Task
Give the data again exactly, stopping after the "Detect all labels, symbols" line.
[Start of Attachment]
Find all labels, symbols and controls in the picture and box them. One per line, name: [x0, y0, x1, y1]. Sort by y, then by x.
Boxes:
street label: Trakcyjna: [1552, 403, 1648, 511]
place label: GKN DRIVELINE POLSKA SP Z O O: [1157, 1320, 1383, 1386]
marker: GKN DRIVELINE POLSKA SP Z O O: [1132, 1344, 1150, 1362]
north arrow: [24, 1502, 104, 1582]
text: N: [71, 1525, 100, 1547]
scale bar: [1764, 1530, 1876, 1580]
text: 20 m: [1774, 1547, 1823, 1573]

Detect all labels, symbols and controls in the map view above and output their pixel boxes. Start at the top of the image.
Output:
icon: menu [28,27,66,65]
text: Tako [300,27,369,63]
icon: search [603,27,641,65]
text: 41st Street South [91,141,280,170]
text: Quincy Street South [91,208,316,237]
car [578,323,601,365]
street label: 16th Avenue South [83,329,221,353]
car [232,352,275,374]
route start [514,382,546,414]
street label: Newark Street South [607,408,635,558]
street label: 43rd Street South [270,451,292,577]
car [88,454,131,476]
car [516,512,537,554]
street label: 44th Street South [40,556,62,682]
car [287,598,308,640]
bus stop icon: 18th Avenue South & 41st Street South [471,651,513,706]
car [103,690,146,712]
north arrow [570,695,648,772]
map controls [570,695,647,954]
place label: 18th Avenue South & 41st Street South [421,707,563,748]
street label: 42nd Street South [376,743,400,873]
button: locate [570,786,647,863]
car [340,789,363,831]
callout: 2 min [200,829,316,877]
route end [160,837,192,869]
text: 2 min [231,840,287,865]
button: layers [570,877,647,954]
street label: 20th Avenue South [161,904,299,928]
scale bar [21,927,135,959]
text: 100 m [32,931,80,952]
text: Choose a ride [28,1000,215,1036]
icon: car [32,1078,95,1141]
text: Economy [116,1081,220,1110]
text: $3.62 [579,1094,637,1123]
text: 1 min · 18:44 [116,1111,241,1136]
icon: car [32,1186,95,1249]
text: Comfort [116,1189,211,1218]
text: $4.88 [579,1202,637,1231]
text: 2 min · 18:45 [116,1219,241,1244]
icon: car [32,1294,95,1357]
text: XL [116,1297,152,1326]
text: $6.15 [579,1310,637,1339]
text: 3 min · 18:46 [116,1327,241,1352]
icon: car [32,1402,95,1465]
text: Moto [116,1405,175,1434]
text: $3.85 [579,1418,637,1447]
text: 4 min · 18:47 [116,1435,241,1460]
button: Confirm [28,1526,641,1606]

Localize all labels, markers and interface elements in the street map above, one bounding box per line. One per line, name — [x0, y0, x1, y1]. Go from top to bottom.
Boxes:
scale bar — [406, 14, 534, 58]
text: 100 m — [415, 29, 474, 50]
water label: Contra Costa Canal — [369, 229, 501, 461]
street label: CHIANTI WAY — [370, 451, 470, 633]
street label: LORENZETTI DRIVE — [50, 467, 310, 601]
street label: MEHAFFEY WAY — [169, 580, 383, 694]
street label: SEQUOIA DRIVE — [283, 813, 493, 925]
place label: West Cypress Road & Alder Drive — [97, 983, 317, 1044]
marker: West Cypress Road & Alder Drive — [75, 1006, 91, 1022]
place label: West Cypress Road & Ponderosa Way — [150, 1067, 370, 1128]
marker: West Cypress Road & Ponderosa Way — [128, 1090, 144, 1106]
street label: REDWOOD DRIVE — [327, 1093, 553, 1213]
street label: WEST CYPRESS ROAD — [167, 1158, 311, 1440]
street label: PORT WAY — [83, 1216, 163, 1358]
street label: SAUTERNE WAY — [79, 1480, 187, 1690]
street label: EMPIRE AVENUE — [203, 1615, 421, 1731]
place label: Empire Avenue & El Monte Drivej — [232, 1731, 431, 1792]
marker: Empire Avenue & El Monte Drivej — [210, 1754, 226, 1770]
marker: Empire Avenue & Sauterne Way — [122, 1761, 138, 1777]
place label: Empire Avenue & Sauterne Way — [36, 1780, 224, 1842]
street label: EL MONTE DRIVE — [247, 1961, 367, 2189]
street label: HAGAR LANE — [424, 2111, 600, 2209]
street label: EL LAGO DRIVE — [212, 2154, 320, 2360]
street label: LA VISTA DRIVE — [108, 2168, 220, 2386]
[End of Attachment]
Response
Find all labels, symbols and controls in the picture and box them. One per line, name: [x0, y0, x1, y1]. Sort by y, then by x.
Boxes:
street label: Trakcyjna: [1552, 403, 1648, 511]
place label: GKN DRIVELINE POLSKA SP Z O O: [1157, 1320, 1383, 1386]
marker: GKN DRIVELINE POLSKA SP Z O O: [1132, 1344, 1150, 1362]
north arrow: [24, 1502, 104, 1582]
text: N: [71, 1525, 100, 1547]
scale bar: [1764, 1530, 1876, 1580]
text: 20 m: [1774, 1547, 1823, 1573]

Detect all labels, symbols and controls in the map view above and output their pixel boxes. Start at the top of the image.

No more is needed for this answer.